In a joint statement, health advocacy groups— the American Cancer Society Cancer Action Network, American Diabetes Association, American Heart Association, American Lung Association, and National Multiple Sclerosis Society—blasted the ruling and noted the effect that the ACA has had on the uninsurance rate. The groups, which filed an amicus brief to defend the law, said it “improved patients’ ability to prevent, detect and treat their disease.”
“This decision threatens to resurrect barriers to health care for people with serious illnesses including cancer, heart disease, stroke, lung disease, diabetes and those with neurological conditions. If the ruling stands, anyone with a pre-existing condition could be charged more for health coverage or denied access to coverage altogether,” the statement said. “The court should have respected the will of Congress, instead of ruling to invalidate the law at the expense of the 27 million Americans who will lose their health care by 2020, according to Congressional Budget Office estimates.”
America’s Health Insurance Plans (AHIP), which represents many insurers, also called the decision “misguided and wrong.”
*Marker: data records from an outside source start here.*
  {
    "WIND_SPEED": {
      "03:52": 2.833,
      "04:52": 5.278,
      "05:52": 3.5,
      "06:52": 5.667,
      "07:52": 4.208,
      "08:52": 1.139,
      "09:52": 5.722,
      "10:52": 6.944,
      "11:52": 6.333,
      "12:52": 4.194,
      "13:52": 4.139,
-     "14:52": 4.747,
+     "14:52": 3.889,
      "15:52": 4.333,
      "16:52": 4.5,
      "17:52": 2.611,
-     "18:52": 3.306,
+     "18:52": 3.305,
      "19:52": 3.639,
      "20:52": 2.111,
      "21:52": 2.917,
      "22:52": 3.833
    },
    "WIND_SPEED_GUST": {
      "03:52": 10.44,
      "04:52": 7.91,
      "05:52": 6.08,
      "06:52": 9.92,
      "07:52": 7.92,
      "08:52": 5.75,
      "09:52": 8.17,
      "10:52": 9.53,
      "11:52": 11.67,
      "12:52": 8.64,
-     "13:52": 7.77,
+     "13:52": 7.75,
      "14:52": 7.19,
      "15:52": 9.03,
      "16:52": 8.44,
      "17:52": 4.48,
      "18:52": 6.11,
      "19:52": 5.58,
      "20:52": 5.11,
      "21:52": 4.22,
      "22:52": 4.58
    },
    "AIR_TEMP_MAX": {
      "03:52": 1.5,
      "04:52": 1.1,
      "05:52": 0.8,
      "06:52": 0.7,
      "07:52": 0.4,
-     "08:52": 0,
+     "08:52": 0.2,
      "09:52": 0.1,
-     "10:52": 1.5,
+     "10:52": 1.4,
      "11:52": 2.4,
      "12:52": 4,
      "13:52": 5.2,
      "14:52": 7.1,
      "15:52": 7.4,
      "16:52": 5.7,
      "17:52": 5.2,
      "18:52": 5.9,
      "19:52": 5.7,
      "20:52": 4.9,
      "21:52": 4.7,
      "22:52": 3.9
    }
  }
Other groups criticizing the decision included the American College of Physicians, AARP, and the American Public Health Association.
US Representative Frank Pallone, D-NJ, who is poised to become chair of the House Energy and Commerce Committee in January, criticized the ruling, which came the day before the deadline for open enrollment on the exchanges. "This reckless court decision endangers the lives of millions of Americans who are going to lose their healthcare. It is an ideological decision in a case that has no legal merit," said Pallone, an author of the 2010 landmark law, in a joint statement with other ranking Democrats on key committees with jurisdiction over healthcare.